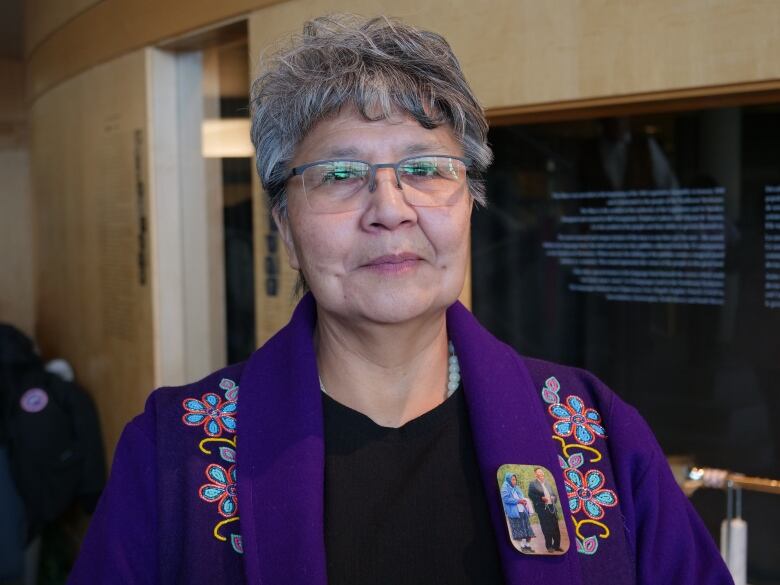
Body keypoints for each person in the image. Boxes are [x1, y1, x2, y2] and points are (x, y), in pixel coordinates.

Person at [69, 15, 734, 585]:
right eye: (338, 174)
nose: (390, 209)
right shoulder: (172, 452)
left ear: (470, 206)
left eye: (423, 169)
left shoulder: (595, 433)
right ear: (286, 232)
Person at [527, 466, 562, 553]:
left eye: (542, 473)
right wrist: (541, 498)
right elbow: (530, 495)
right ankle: (549, 546)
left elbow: (554, 494)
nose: (541, 475)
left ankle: (556, 546)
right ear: (536, 475)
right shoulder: (533, 484)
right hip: (542, 509)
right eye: (539, 473)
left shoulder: (547, 483)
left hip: (552, 508)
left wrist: (554, 497)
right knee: (546, 528)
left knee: (555, 527)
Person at [500, 473, 535, 552]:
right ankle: (523, 547)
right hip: (514, 512)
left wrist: (524, 501)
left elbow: (521, 496)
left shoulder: (516, 487)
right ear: (508, 479)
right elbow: (506, 499)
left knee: (526, 528)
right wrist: (518, 501)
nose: (514, 481)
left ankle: (527, 546)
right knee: (519, 529)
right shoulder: (504, 488)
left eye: (515, 479)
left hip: (522, 510)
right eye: (512, 479)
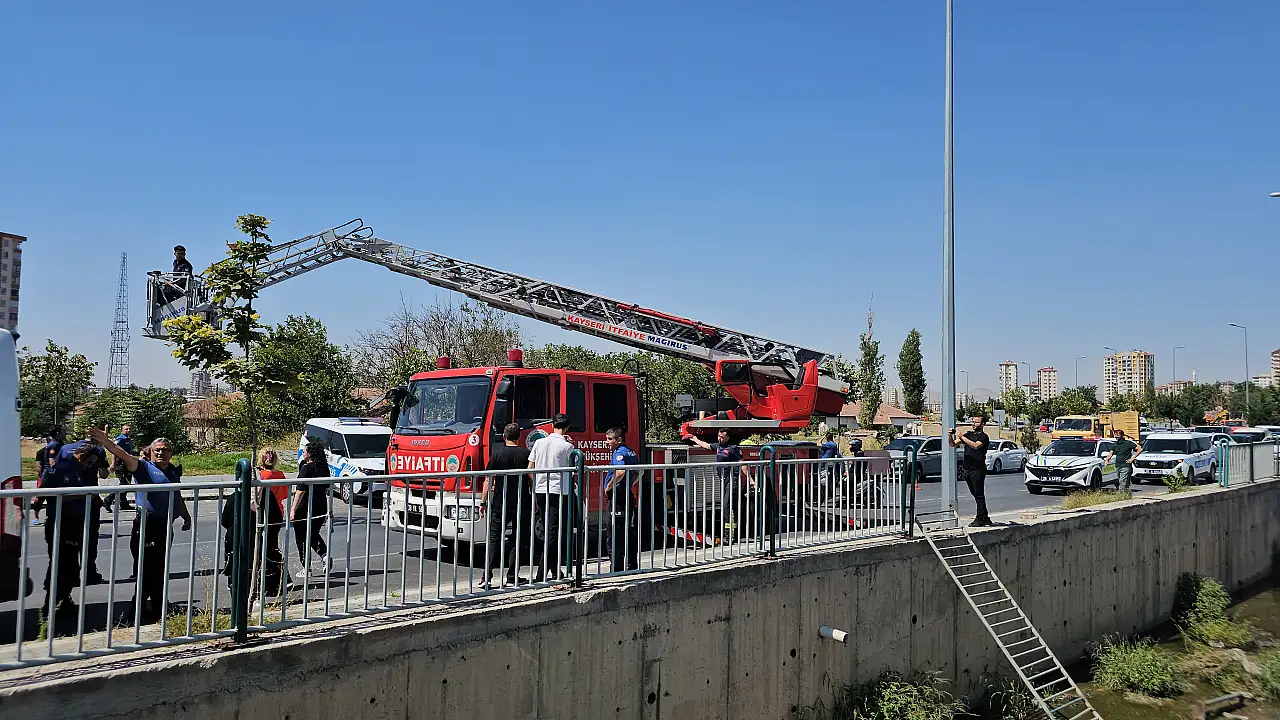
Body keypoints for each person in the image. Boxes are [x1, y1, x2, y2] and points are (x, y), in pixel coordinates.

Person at [90, 429, 191, 623]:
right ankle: (136, 612)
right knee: (145, 570)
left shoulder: (171, 470)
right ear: (150, 452)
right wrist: (106, 442)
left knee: (160, 568)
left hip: (164, 526)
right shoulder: (142, 467)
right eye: (157, 450)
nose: (161, 453)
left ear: (171, 452)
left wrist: (186, 516)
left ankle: (159, 608)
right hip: (146, 525)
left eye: (165, 450)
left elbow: (176, 495)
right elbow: (121, 454)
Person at [38, 442, 98, 615]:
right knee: (65, 565)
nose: (90, 466)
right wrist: (86, 494)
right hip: (63, 523)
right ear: (83, 456)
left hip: (72, 522)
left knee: (67, 564)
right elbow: (55, 495)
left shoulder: (75, 468)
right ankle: (52, 604)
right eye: (90, 462)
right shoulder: (65, 468)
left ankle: (62, 599)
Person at [482, 423, 531, 588]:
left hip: (500, 502)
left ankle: (487, 577)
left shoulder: (497, 454)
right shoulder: (526, 454)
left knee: (494, 539)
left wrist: (483, 502)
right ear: (519, 437)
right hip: (521, 502)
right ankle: (512, 576)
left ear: (504, 436)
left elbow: (488, 480)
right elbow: (531, 478)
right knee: (518, 540)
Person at [528, 414, 575, 582]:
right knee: (554, 533)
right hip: (558, 491)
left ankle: (555, 571)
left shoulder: (539, 443)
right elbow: (575, 467)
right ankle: (541, 575)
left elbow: (530, 468)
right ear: (567, 428)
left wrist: (538, 482)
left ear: (553, 426)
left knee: (548, 529)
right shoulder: (568, 446)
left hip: (541, 490)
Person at [688, 428, 754, 542]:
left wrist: (750, 480)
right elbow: (706, 445)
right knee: (726, 506)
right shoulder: (718, 446)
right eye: (718, 436)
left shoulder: (733, 448)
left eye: (722, 437)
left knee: (727, 506)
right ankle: (730, 534)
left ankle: (729, 535)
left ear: (728, 437)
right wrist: (695, 439)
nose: (719, 438)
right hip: (723, 479)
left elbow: (742, 464)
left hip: (732, 479)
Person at [292, 440, 332, 577]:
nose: (303, 453)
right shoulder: (324, 468)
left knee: (301, 537)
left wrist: (293, 509)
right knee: (313, 533)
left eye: (304, 451)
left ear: (310, 454)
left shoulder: (306, 468)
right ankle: (324, 555)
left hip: (305, 507)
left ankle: (306, 568)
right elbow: (326, 489)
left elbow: (300, 491)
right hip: (320, 506)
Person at [605, 427, 640, 572]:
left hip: (618, 497)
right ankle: (632, 565)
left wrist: (609, 487)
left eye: (610, 439)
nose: (607, 442)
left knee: (614, 533)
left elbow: (620, 471)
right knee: (628, 531)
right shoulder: (631, 451)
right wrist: (630, 484)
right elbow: (639, 472)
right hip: (627, 495)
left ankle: (617, 568)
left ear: (618, 440)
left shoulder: (619, 453)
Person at [949, 416, 992, 527]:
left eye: (976, 422)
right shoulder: (968, 434)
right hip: (967, 469)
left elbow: (975, 446)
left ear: (983, 424)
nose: (973, 424)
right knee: (975, 494)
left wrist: (961, 437)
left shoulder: (984, 437)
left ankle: (980, 518)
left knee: (979, 494)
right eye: (973, 422)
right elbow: (952, 444)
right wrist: (950, 435)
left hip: (978, 470)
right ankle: (985, 517)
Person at [105, 424, 135, 511]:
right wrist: (113, 463)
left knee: (126, 484)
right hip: (120, 464)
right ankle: (108, 500)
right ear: (121, 430)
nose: (128, 430)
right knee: (124, 483)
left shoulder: (127, 439)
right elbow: (113, 451)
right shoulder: (120, 439)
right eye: (126, 429)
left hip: (127, 464)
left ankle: (123, 503)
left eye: (129, 429)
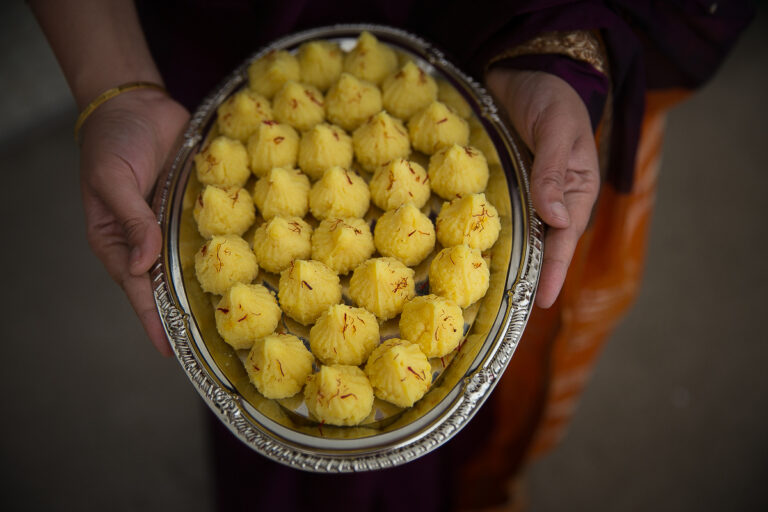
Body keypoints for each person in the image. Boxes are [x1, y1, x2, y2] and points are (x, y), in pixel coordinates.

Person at [31, 0, 752, 509]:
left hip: (473, 23)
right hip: (217, 38)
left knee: (464, 427)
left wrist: (555, 52)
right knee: (273, 456)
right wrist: (115, 86)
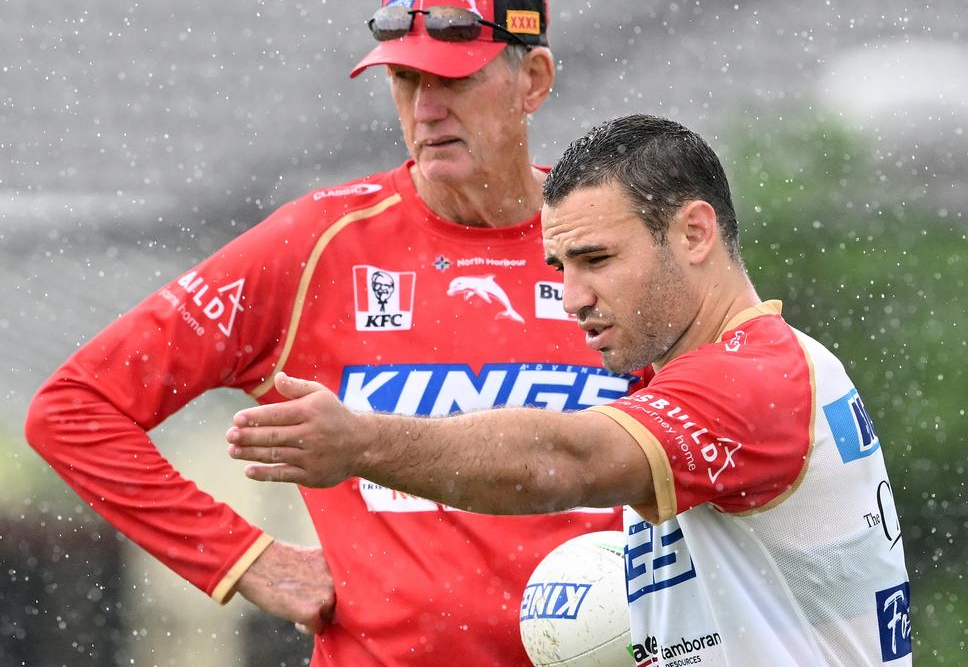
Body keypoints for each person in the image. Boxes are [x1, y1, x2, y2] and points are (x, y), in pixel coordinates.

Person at [25, 0, 641, 666]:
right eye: (406, 80)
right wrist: (246, 558)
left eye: (454, 79)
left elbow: (726, 433)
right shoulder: (318, 242)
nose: (427, 108)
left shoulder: (618, 238)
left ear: (532, 80)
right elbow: (74, 411)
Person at [226, 114, 914, 666]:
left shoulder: (753, 378)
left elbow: (565, 460)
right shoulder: (718, 376)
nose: (570, 297)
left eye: (598, 260)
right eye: (559, 265)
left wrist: (364, 442)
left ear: (695, 232)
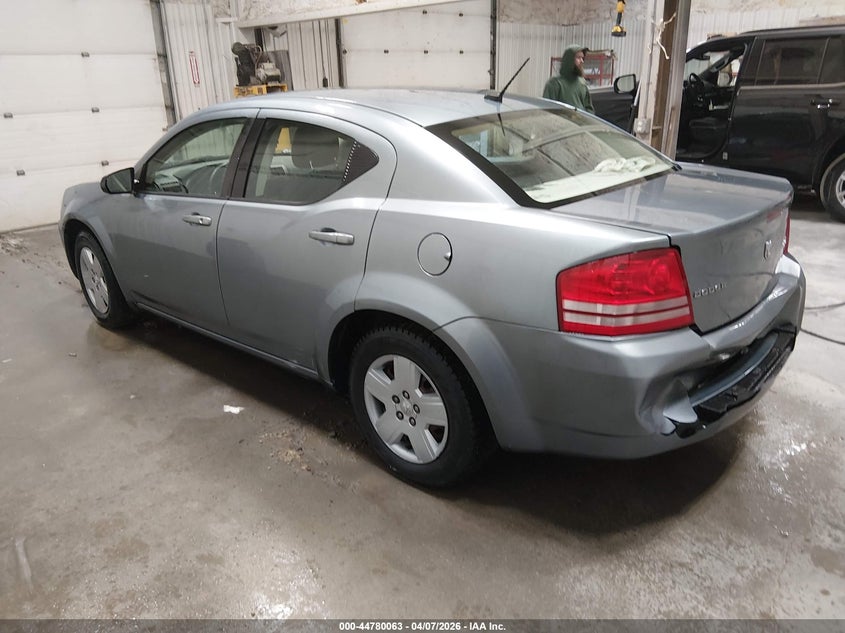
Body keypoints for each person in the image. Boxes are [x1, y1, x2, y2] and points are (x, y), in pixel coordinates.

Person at [543, 45, 594, 113]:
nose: (582, 61)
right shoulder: (555, 83)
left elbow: (589, 109)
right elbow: (547, 109)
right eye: (578, 57)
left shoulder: (582, 83)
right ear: (569, 60)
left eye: (582, 58)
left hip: (580, 119)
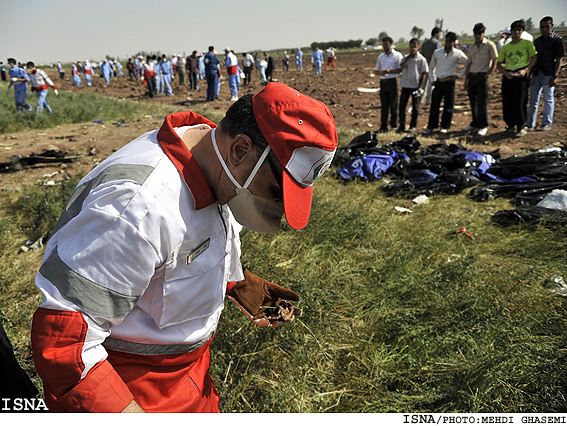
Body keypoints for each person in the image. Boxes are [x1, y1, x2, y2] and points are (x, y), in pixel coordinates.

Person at [30, 82, 338, 413]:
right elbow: (64, 346)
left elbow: (191, 247)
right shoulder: (136, 208)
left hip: (190, 379)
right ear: (241, 150)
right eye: (277, 190)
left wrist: (239, 285)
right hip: (133, 390)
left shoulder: (218, 168)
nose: (278, 205)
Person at [496, 19, 537, 138]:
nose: (516, 32)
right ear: (511, 32)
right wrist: (505, 73)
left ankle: (521, 126)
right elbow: (499, 63)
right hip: (508, 75)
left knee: (520, 101)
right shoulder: (506, 47)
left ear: (522, 31)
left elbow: (534, 58)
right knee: (507, 101)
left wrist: (526, 70)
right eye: (514, 30)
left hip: (521, 74)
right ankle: (510, 125)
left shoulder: (527, 44)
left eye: (519, 30)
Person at [423, 32, 468, 135]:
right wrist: (432, 79)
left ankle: (444, 126)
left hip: (449, 82)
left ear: (454, 42)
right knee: (434, 105)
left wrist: (459, 75)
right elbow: (431, 67)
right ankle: (431, 126)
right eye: (446, 41)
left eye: (450, 41)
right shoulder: (437, 53)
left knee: (448, 105)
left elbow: (467, 63)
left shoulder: (457, 53)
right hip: (438, 81)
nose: (447, 43)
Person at [526, 16, 565, 131]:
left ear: (552, 26)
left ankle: (546, 123)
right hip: (537, 73)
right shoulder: (538, 41)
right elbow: (534, 58)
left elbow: (559, 59)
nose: (543, 29)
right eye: (542, 27)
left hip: (549, 73)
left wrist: (555, 76)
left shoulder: (557, 40)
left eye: (546, 27)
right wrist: (530, 73)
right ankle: (530, 124)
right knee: (533, 100)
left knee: (548, 99)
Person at [461, 23, 498, 136]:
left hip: (482, 75)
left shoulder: (489, 45)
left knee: (482, 102)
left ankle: (483, 125)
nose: (477, 36)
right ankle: (475, 123)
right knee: (473, 102)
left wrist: (490, 73)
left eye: (480, 34)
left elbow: (495, 59)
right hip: (472, 75)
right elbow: (469, 63)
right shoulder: (471, 47)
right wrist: (466, 79)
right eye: (476, 34)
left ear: (483, 33)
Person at [397, 38, 428, 133]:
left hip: (415, 86)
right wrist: (409, 57)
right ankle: (402, 126)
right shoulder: (405, 58)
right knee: (402, 106)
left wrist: (420, 87)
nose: (413, 48)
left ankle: (412, 126)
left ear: (418, 47)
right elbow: (401, 67)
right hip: (406, 85)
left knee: (415, 107)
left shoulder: (421, 59)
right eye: (411, 47)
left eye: (415, 47)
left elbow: (423, 73)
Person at [374, 36, 403, 132]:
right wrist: (381, 73)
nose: (385, 46)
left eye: (386, 44)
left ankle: (394, 126)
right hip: (383, 82)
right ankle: (383, 126)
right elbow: (376, 70)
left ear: (390, 44)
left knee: (393, 105)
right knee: (384, 105)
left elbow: (400, 69)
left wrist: (390, 71)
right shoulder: (381, 57)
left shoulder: (397, 55)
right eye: (383, 45)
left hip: (392, 81)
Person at [420, 27, 443, 105]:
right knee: (432, 84)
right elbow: (440, 55)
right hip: (433, 66)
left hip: (425, 65)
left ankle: (421, 99)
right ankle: (429, 100)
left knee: (424, 84)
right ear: (437, 34)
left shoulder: (425, 43)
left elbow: (421, 54)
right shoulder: (437, 43)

-------------------------

**AIM OF THE EXERCISE:**
Please give again the entries word for word, starting at the first line and ending with the line that contains "left wrist: (483, 502)"; include both of those lines but none of the pictures.

**TASK ANSWER:**
Body keypoints for each person in the image. Boxes are [x1, y1, x2, y2] and points are (x, y), in pixel coordinates.

Person at [69, 15, 734, 585]:
right eye: (338, 174)
nose: (390, 209)
right shoulder: (172, 452)
left ear: (470, 206)
left eye: (423, 169)
left shoulder: (595, 433)
right ear: (286, 232)
Person at [527, 466, 562, 553]:
left eye: (542, 473)
right wrist: (541, 498)
right elbow: (530, 495)
right ankle: (549, 546)
left elbow: (554, 494)
nose: (541, 475)
left ankle: (556, 546)
right ear: (536, 475)
right shoulder: (533, 484)
right hip: (542, 509)
right eye: (539, 473)
left shoulder: (547, 483)
left hip: (552, 508)
left wrist: (554, 497)
right knee: (546, 528)
left knee: (555, 527)
Person at [500, 473, 535, 552]:
right ankle: (523, 547)
right hip: (514, 512)
left wrist: (524, 501)
left elbow: (521, 496)
left shoulder: (516, 487)
right ear: (508, 479)
right elbow: (506, 499)
left knee: (526, 528)
right wrist: (518, 501)
nose: (514, 481)
left ankle: (527, 546)
right knee: (519, 529)
right shoulder: (504, 488)
left eye: (515, 479)
left hip: (522, 510)
right eye: (512, 479)
Body keypoints for each person in the image. Boxes are [x1, y1, x2, y2] and points are (x, y), in pixel coordinates.

Person at [90, 429, 191, 623]:
right ankle: (136, 612)
right knee: (145, 570)
left shoulder: (171, 470)
right ear: (150, 452)
right wrist: (106, 442)
left knee: (160, 568)
left hip: (164, 526)
right shoulder: (142, 467)
right eye: (157, 450)
nose: (161, 453)
left ear: (171, 452)
left wrist: (186, 516)
left ankle: (159, 608)
right hip: (146, 525)
left eye: (165, 450)
left elbow: (176, 495)
right elbow: (121, 454)
Person at [38, 442, 98, 615]:
right knee: (65, 565)
nose: (90, 466)
right wrist: (86, 494)
right hip: (63, 523)
right ear: (83, 456)
left hip: (72, 522)
left knee: (67, 564)
right elbow: (55, 495)
left shoulder: (75, 468)
right ankle: (52, 604)
right eye: (90, 462)
right shoulder: (65, 468)
left ankle: (62, 599)
Person at [482, 423, 531, 588]:
left hip: (500, 502)
left ankle: (487, 577)
left shoulder: (497, 454)
right shoulder: (526, 454)
left knee: (494, 539)
left wrist: (483, 502)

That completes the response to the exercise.